━━━ LISTED ENTRIES ━━━

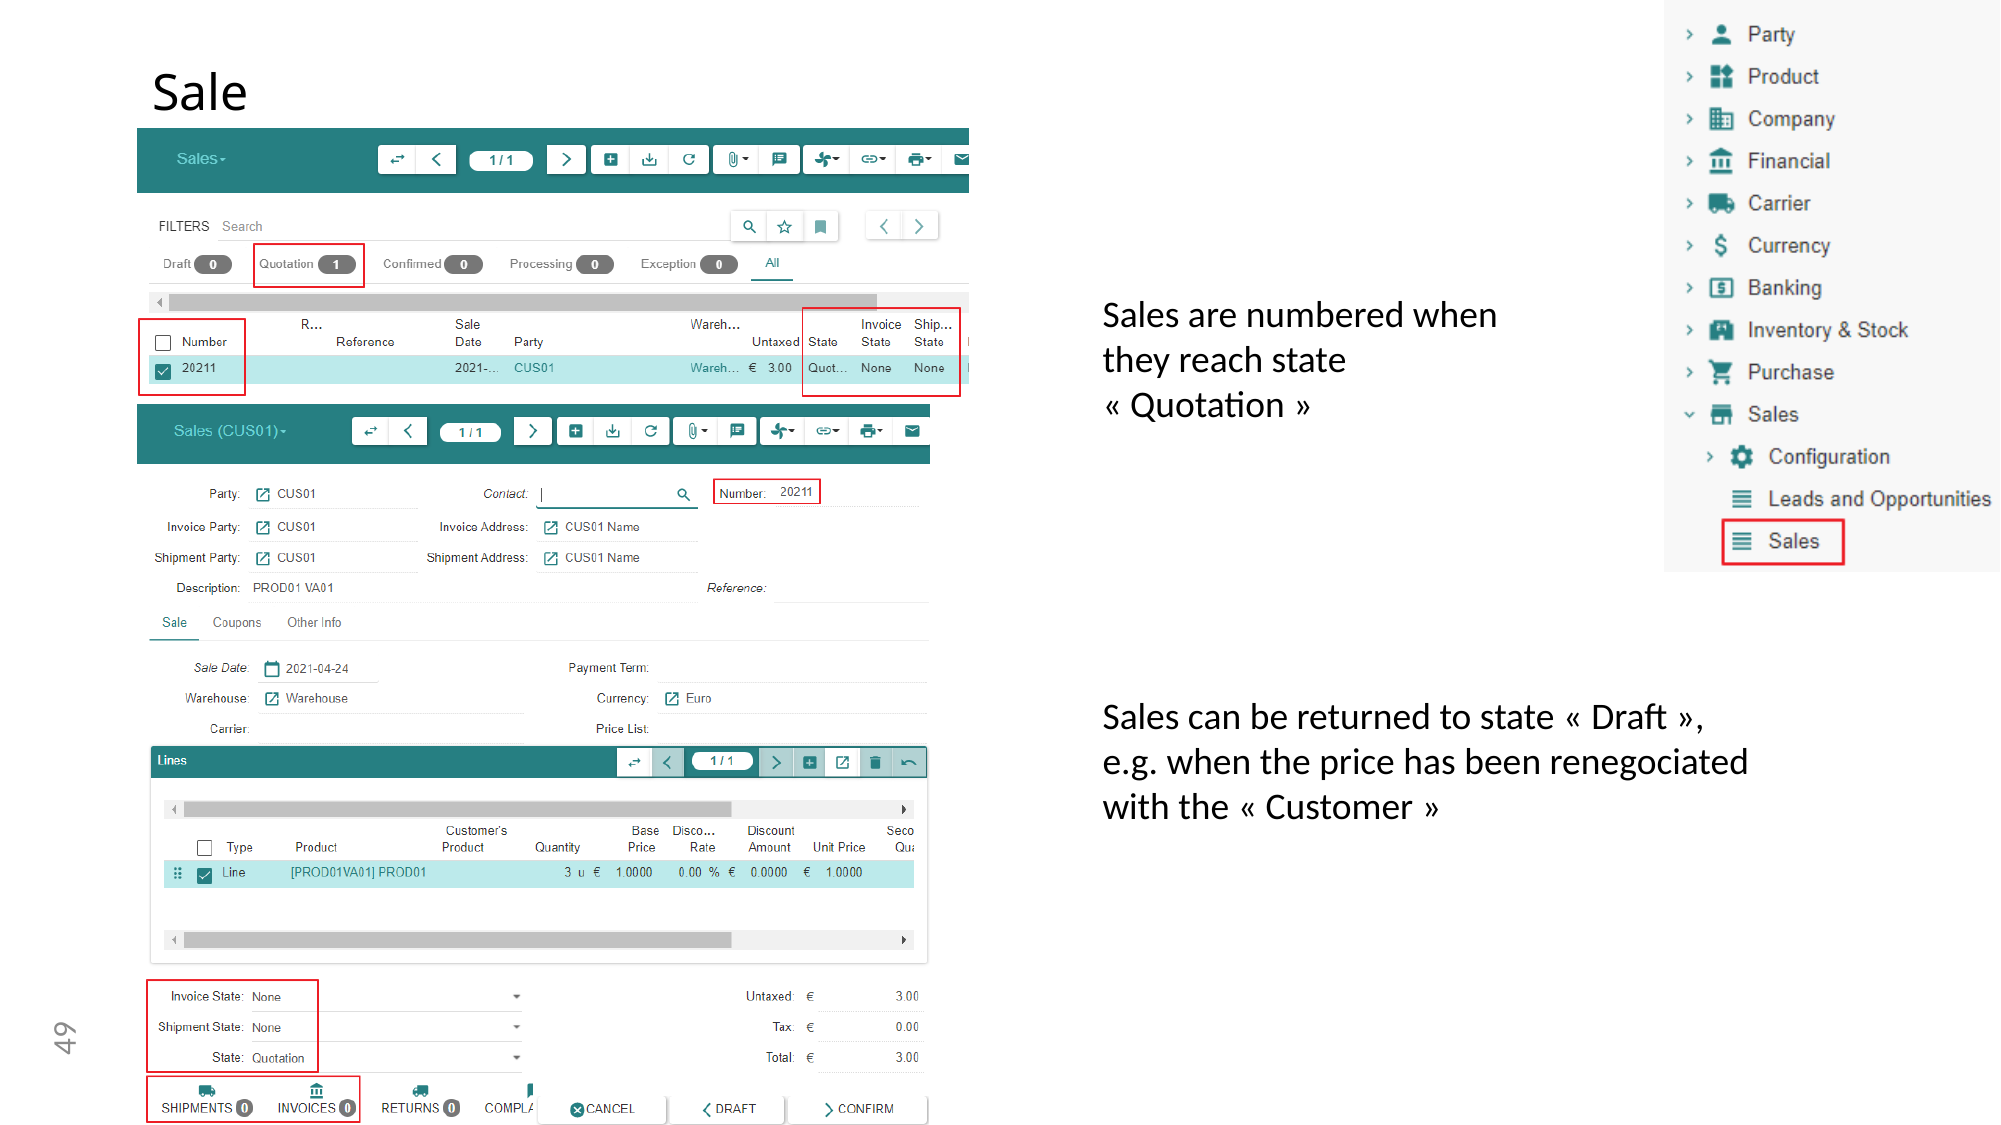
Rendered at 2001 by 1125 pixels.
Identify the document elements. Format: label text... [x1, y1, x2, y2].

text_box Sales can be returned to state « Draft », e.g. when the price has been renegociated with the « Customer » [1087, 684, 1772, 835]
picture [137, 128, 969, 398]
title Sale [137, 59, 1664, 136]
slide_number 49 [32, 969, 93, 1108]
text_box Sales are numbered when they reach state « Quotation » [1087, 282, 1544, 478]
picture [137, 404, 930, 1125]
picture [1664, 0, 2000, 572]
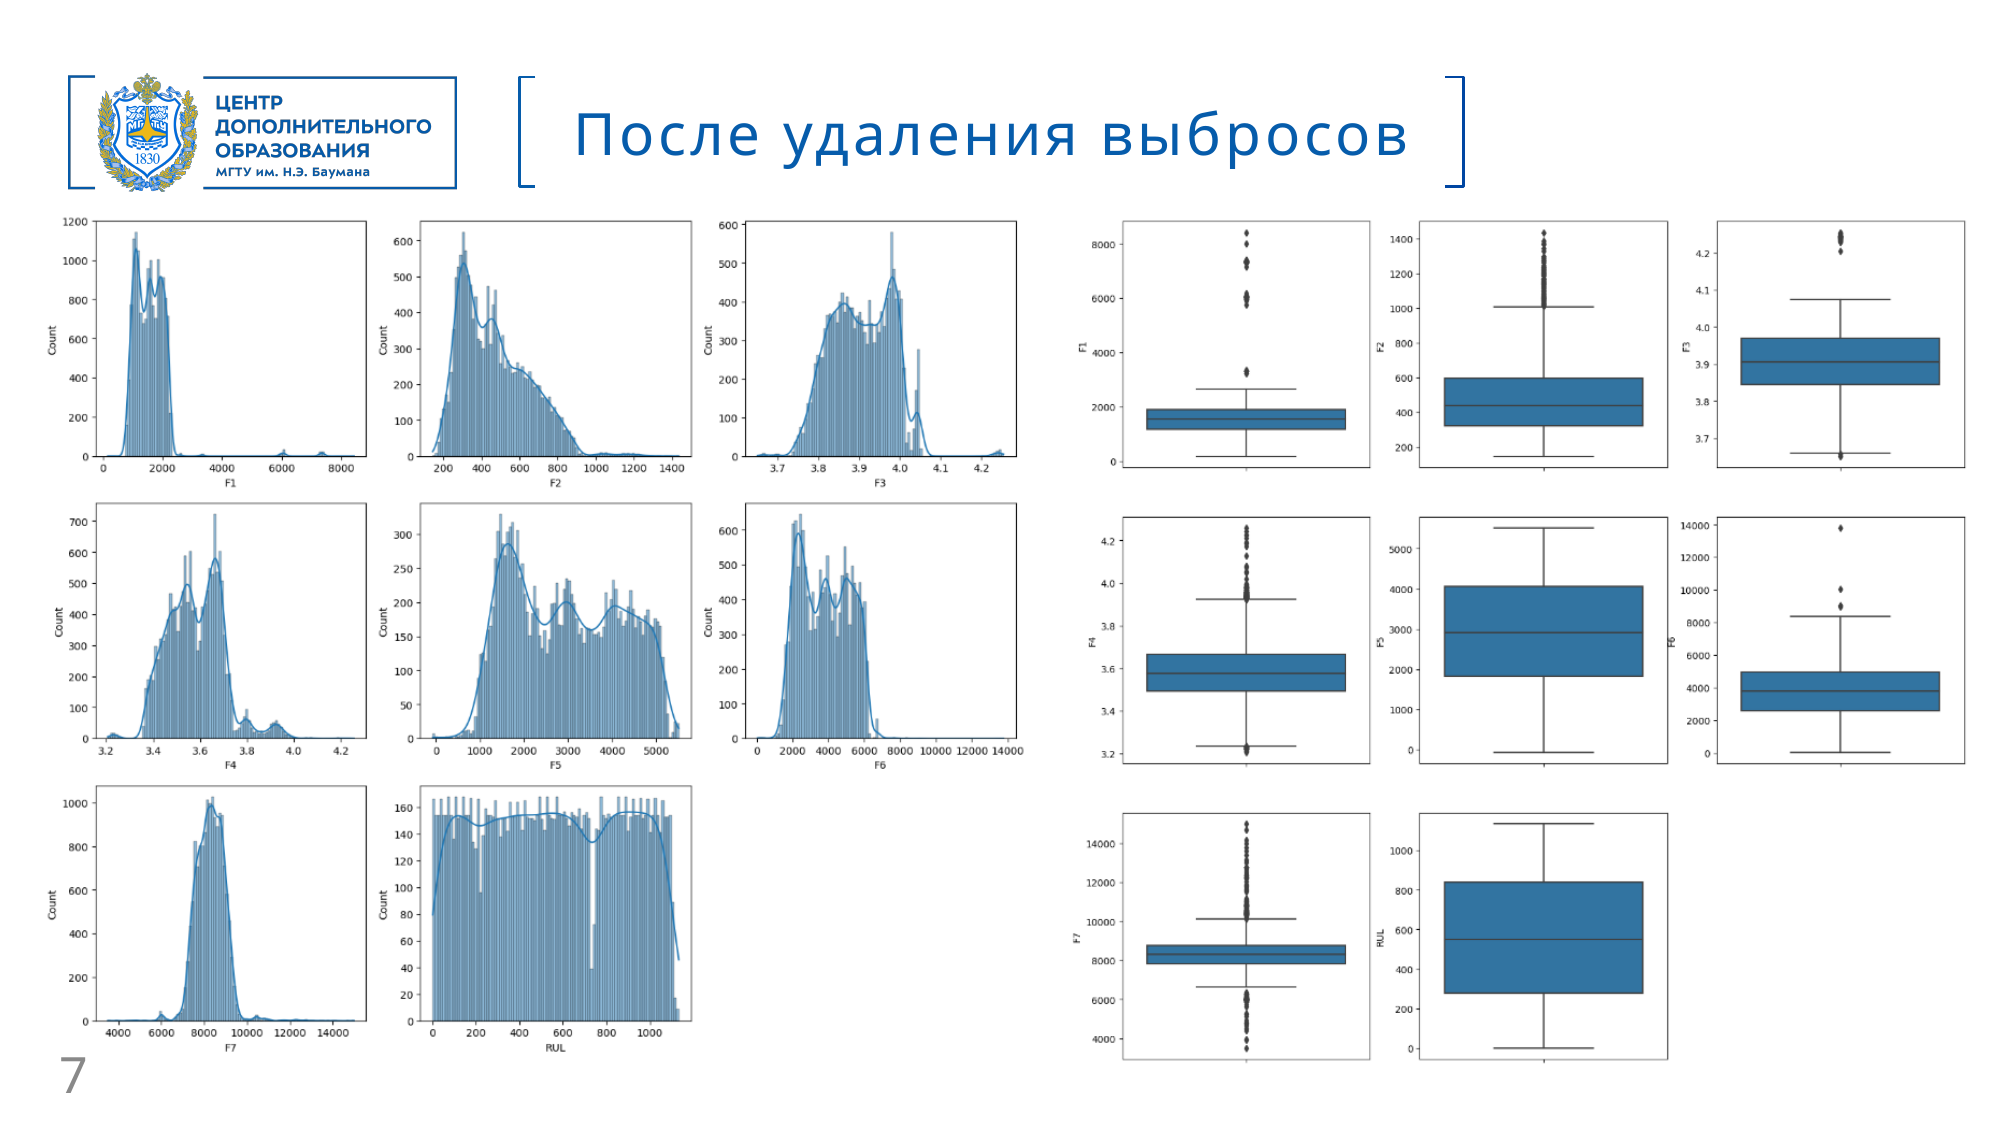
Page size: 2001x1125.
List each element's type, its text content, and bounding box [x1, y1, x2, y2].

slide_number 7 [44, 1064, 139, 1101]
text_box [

━━━

## [REQUIRED WORK]
Your answer must be an exact copy of the data above, minus its pictures.

## [EXERCISE RESPONSE]
Rendered at 2001 by 1125 pixels.
Identify the document elements. Format: label text... [x1, y1, x2, y2].

text_box Sales can be returned to state « Draft », e.g. when the price has been renegociated with the « Customer » [1087, 684, 1772, 835]
picture [137, 128, 969, 398]
title Sale [137, 59, 1664, 136]
slide_number 49 [32, 969, 93, 1108]
text_box Sales are numbered when they reach state « Quotation » [1087, 282, 1544, 478]
picture [137, 404, 930, 1125]
picture [1664, 0, 2000, 572]
Page size: 2001x1125.
List each element's type, its text content, and bounding box [x1, y1, x2, y2].

slide_number 7 [44, 1064, 139, 1101]
text_box [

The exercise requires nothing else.